| WHAT TO DO |
- a) Reproduce the patch email between "This means that" and "to keep trying.", inclusive, with "lazy worker" changed to "deferred worker".
- b) Write what follows next in the patch email, picking up after its final line.

From: Glauber Costa <glommer@parallels.com>
To: <linux-mm@kvack.org>
Cc: <linux-kernel@vger.kernel.org>, Andrew Morton <akpm@linux-foundation.org>,
        <kamezawa.hiroyu@jp.fujitsu.com>, Johannes Weiner <hannes@cmpxchg.org>,
        Tejun Heo <tj@kernel.org>, Michal Hocko <mhocko@suse.cz>,
        Christoph Lameter <cl@linux.com>, Pekka Enberg <penberg@kernel.org>,
        David Rientjes <rientjes@google.com>,
        Glauber Costa <glommer@parallels.com>,
        Pekka Enberg <penberg@cs.helsinki.fi>,
        Suleiman Souhlal <suleiman@google.com>
Subject: [PATCH v6 25/29] memcg/sl[au]b: shrink dead caches
Date: Thu,  1 Nov 2012 16:07:41 +0400
Message-Id: <1351771665-11076-26-git-send-email-glommer@parallels.com>
In-Reply-To: <1351771665-11076-1-git-send-email-glommer@parallels.com>
References: <1351771665-11076-1-git-send-email-glommer@parallels.com>
Sender: linux-kernel-owner@vger.kernel.org
Content-Length: 5347
Lines: 136

This means that when we destroy a memcg cache that happened to be empty,
those caches may take a lot of time to go away: removing the memcg
reference won't destroy them - because there are pending references, and
the empty pages will stay there, until a shrinker is called upon for any
reason.

In this patch, we will call kmem_cache_shrink for all dead caches that
cannot be destroyed because of remaining pages. After shrinking, it is
possible that it could be freed. If this is not the case, we'll schedule
a lazy worker to keep trying.

[ v2: also call verify_dead for the slab ]
[ v3: use delayed_work to avoid calling verify_dead at every free]
[ v6: do not spawn worker if work is already pending ]

Signed-off-by: Glauber Costa <glommer@parallels.com>
CC: Christoph Lameter <cl@linux.com>
CC: Pekka Enberg <penberg@cs.helsinki.fi>
CC: Michal Hocko <mhocko@suse.cz>
CC: Kamezawa Hiroyuki <kamezawa.hiroyu@jp.fujitsu.com>
CC: Johannes Weiner <hannes@cmpxchg.org>
CC: Suleiman Souhlal <suleiman@google.com>
CC: Tejun Heo <tj@kernel.org>
---
 include/linux/slab.h |  2 +-
 mm/memcontrol.c      | 55 ++++++++++++++++++++++++++++++++++++++++++++++------
 2 files changed, 50 insertions(+), 7 deletions(-)

| RECORD EXCERPTS |
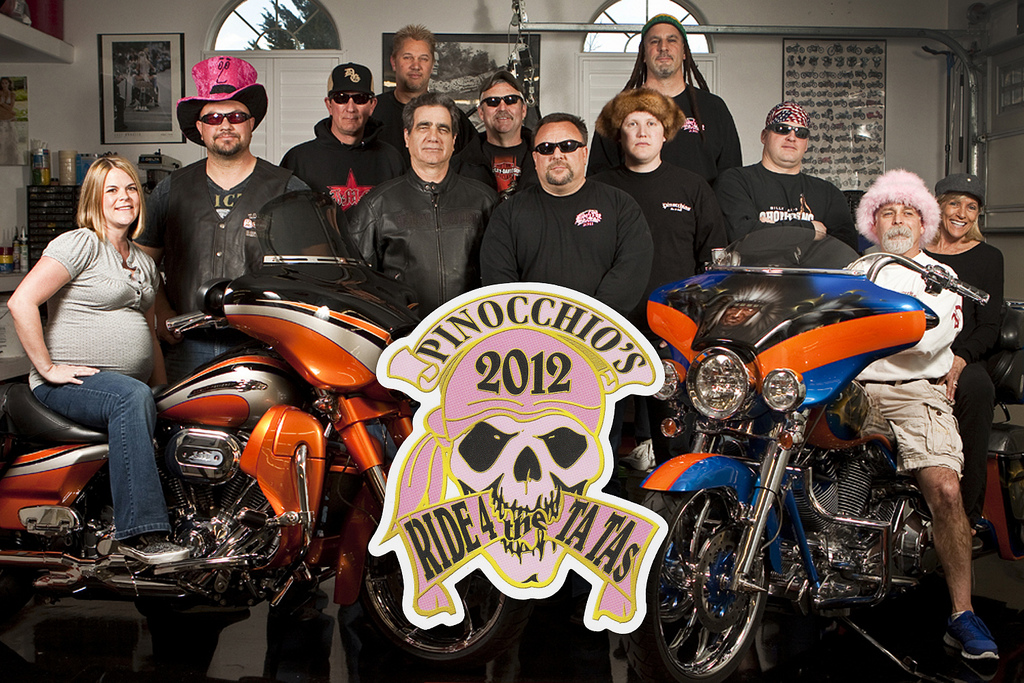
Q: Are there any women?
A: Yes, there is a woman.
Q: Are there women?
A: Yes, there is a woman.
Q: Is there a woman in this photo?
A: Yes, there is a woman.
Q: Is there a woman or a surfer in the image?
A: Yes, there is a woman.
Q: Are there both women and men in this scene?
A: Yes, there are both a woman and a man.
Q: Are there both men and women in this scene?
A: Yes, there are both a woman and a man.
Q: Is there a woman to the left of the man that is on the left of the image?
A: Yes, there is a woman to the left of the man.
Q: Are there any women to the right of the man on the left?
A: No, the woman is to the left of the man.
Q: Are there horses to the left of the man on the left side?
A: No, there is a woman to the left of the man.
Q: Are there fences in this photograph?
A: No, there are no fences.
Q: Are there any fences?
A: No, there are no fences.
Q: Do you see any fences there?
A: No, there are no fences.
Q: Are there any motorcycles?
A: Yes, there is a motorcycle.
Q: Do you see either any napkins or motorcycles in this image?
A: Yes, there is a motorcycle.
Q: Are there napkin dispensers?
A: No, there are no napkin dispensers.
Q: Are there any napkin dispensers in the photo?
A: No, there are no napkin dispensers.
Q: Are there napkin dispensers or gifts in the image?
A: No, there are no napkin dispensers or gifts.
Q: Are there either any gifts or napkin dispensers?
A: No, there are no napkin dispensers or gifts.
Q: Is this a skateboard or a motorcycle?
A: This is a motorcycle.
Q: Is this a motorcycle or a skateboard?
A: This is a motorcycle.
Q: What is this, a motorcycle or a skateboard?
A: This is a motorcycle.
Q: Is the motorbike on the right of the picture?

| TASK RESULTS |
- a)
This means that when we destroy a memcg cache that happened to be empty,
those caches may take a lot of time to go away: removing the memcg
reference won't destroy them - because there are pending references, and
the empty pages will stay there, until a shrinker is called upon for any
reason.

In this patch, we will call kmem_cache_shrink for all dead caches that
cannot be destroyed because of remaining pages. After shrinking, it is
possible that it could be freed. If this is not the case, we'll schedule
a deferred worker to keep trying.

- b)
diff --git a/include/linux/slab.h b/include/linux/slab.h
index ef2314e..0df42db 100644
--- a/include/linux/slab.h
+++ b/include/linux/slab.h
@@ -214,7 +214,7 @@ struct memcg_cache_params {
 			struct kmem_cache *root_cache;
 			bool dead;
 			atomic_t nr_pages;
-			struct work_struct destroy;
+			struct delayed_work destroy;
 		};
 	};
 };
diff --git a/mm/memcontrol.c b/mm/memcontrol.c
index 31da8bc..6e2575a 100644
--- a/mm/memcontrol.c
+++ b/mm/memcontrol.c
@@ -3048,12 +3048,35 @@ static void kmem_cache_destroy_work_func(struct work_struct *w)
 {
 	struct kmem_cache *cachep;
 	struct memcg_cache_params *p;
+	struct delayed_work *dw = to_delayed_work(w);
 
-	p = container_of(w, struct memcg_cache_params, destroy);
+	p = container_of(dw, struct memcg_cache_params, destroy);
 
 	cachep = memcg_params_to_cache(p);
 
-	if (!atomic_read(&cachep->memcg_params->nr_pages))
+	/*
+	 * If we get down to 0 after shrink, we could delete right away.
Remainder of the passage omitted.